Die Pubertät – Herausforderung und Chance
Morgen werden sie 14, meine Zwillingsenkelinnen. Ich gehe mit einem mulmigen Gefühl zur Feier. Die beiden hatten in letzter Zeit viel „angestellt“, was ihre Eltern fast verzweifeln ließ. Die Zwischenfälle, die mir meine Tochter anvertraut, erschrecken mich – ich fühle mich hilflos, kann nur zuhören und alles was ich dazu sage, wird abgewunken: „ … haben wir schon probiert … die Kinder halten sich an gar nichts mehr“.
Ich bemerke Gedanken bei mir: „Zu meiner Zeit gab es das nicht“. Und: „Werde ich jetzt auch so eine engstirnige Oma?“ Meine hatte sich damals jedoch nur über die „Pilzköpfe“ der Beatles und deren furchtbare „Krachmusik“ aufzuregen – ich selbst war ein „braves“ Mädchen. Was ich von unseren Teenagern erfahre, scheint mir eine ganz andere Dimensionen erreicht zu haben und ich spüre Sorge, dass sie auf „die schiefe Bahn“ geraten könnten.
Wenn ich mein Umfeld beobachte, höre ich viel Stöhnen über die pubertierenden Kinder und Titulierungen wie „mein Chaos-Sohn“ und „die Hormone vernebeln denen das Hirn“. Selbst Eltern mit großer Toleranz und Einfühlung verlieren die Nerven.
Warum fällt es so schwer, die Kinder in der Achterbahnfahrt dieser Entwicklungsphase ernst zu nehmen? Und warum probieren die heutigen Kids scheinbar viel mehr und das viel früher aus. Klar, kommt von den Medien, denke ich gleich. Bei TikTok und Co. gibts ja genug „Anregungen“.
Doch ich habe noch Hoffnung. Seit mich Freundinnen trösten, die mir erzählen, dass sie Ähnliches in der Pubertät ausprobiert haben. Heute sind sie „gestandene“ Frauen, die ihr Leben erfolgreich meistern. Manchmal, klammheimlich, feiere ich sogar stolz den unbezähmbaren Eigensinn meiner Enkelinnen. Ich wünschte, ich hätte selbst etwas davon gehabt, statt angepasst und schüchtern zu sein. Es ist bestimmt gesünder, dass sie ihre Wut offen zeigen und verbal auftrumpfen, was in meiner Zeit für Mädchen verpönt war. Für die Nerven der Eltern ist es eine Strapaze.

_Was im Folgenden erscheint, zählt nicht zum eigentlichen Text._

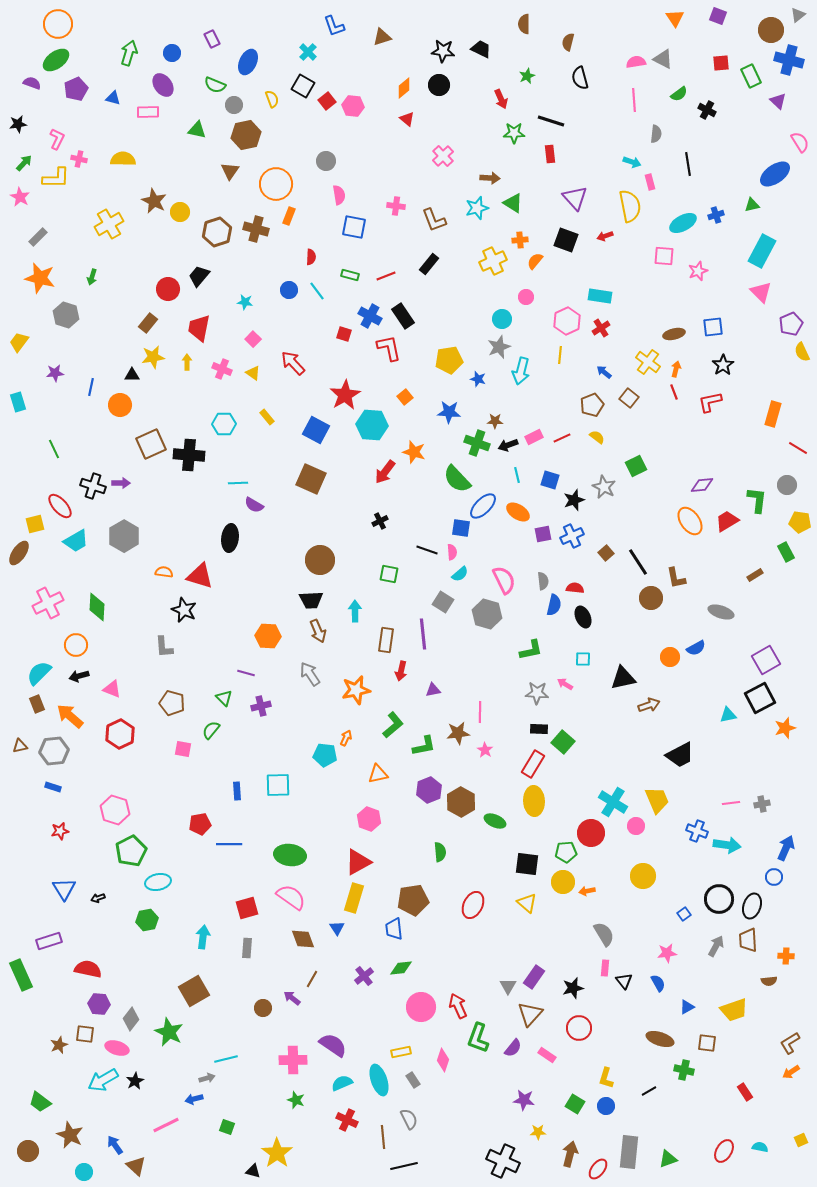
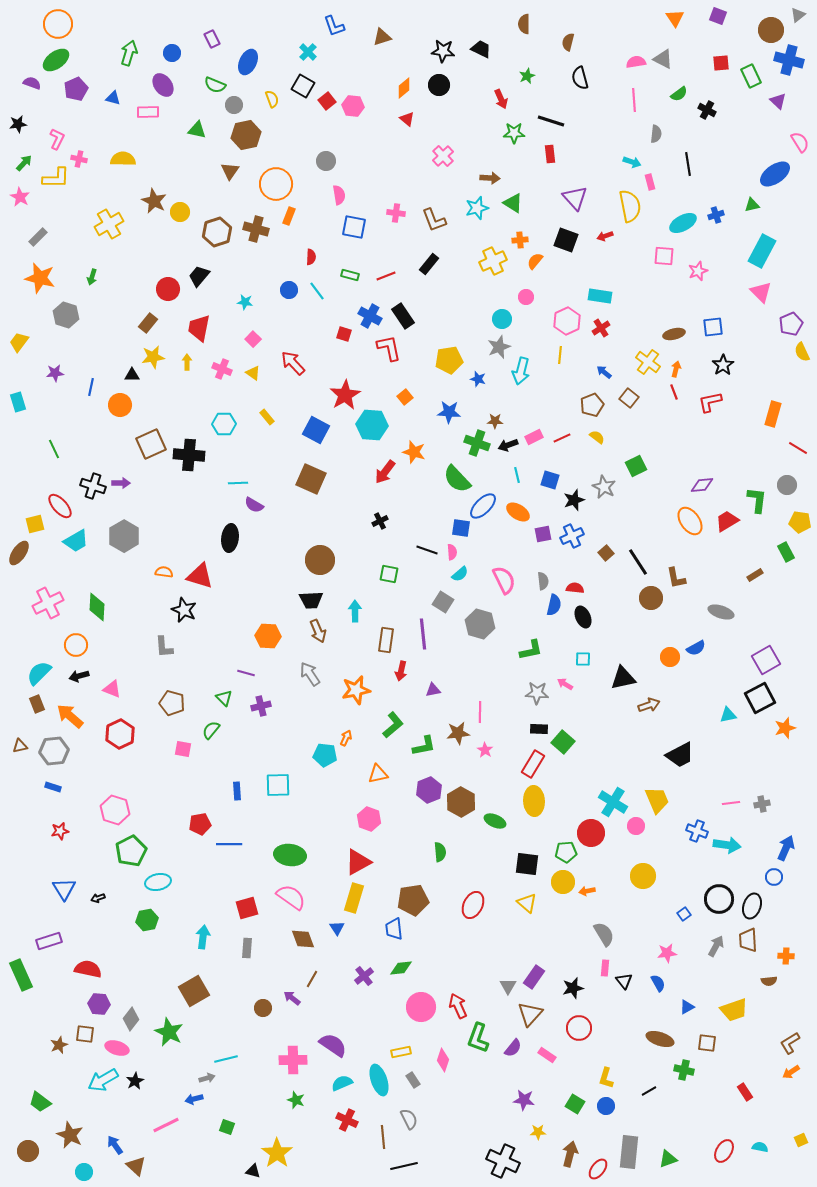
pink cross at (396, 206): moved 7 px down
gray hexagon at (487, 614): moved 7 px left, 10 px down
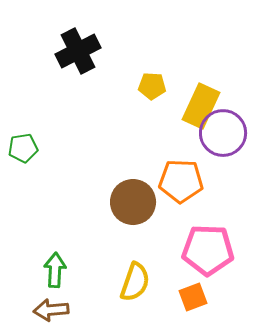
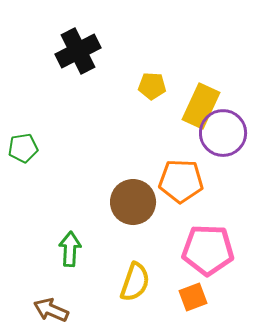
green arrow: moved 15 px right, 21 px up
brown arrow: rotated 28 degrees clockwise
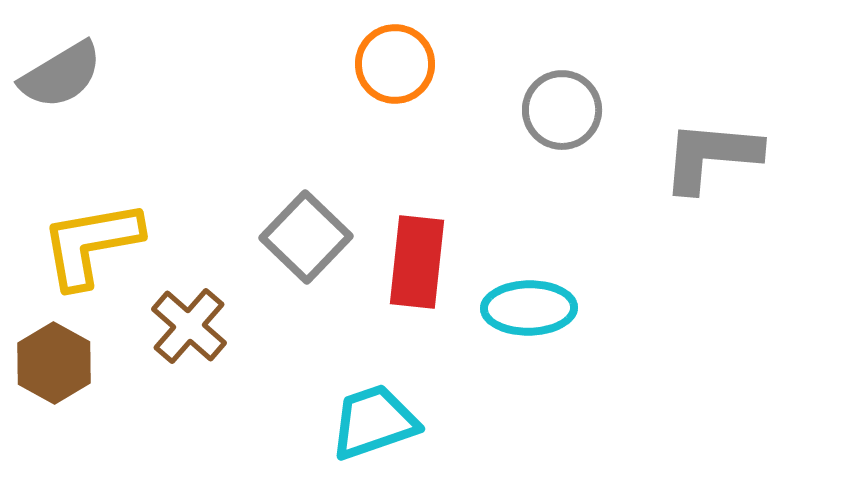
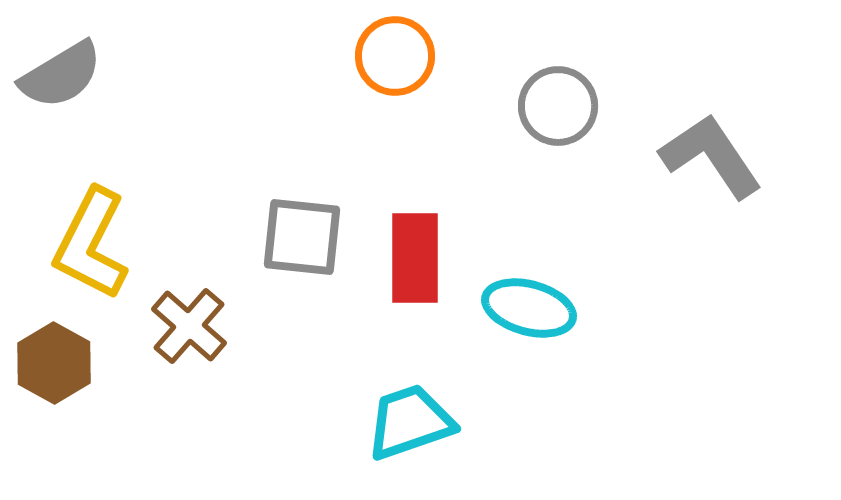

Mein Onkel nannte seine Tochter früher „unsere Nervensäge“ Heute schmerzt mich das, weil ich weiß, wie solch bewertende Stempel eine Seele bis ins Erwachsenenalter beschweren können.
Ein Buch aus dem Jahr 2020 heißt: „Wenn Nervensägen an unseren Nerven sägen“. Darin verspricht ein Kommunikationsmodell, dass sich damit Konflikte mit Jugendlichen sicher und selbstbewusst lösen lassen, mit viel Wertschätzung und Konsequenz. Klingt wunderbar. Dies beim nächsten Krach mit dem Teenager vom Papier in die Praxis umzusetzen, fällt in Eigenregie meist schwer. Sich professionelle Hilfe zu holen ist oft schambesetzt und kann sich wie Versagen anfühlen.
Doch in den städtischen Beratungsstellen gibt es vielfältige Unterstützung und Entlastung. In Beratungen, Familien-Coachings und Seminaren können Kinder und Eltern wieder Vertrauen gewinnen und Selbstständigkeit genießen lernen:
https://www.jugendinformation-nuernberg.de/erziehungsberatung-und-familienbildung.html
Meine Tochter meint inzwischen, dass es früher auch nicht einfacher mit den Teenagern war. Man konnte sich nur nicht so schnell und rundum über die Aufregungen der Pubertätszeit austauschen wie mit den heutigen Kommunikationsgeräten. Vieles wurde wohl verheimlicht. Sie ist überzeugt: „Die Hauptsache ist der Austausch in der Familie – immer ein offenes Ohr behalten.“
Wie schön wäre es, wenn das Abnabeln in der Teenagerzeit als Abenteuer und Chance erlebt werden könnte, in der man sich ausprobieren und so manche Grenzen sprengen kann. Vielleicht könnten auch Eltern daran Gefallen finden.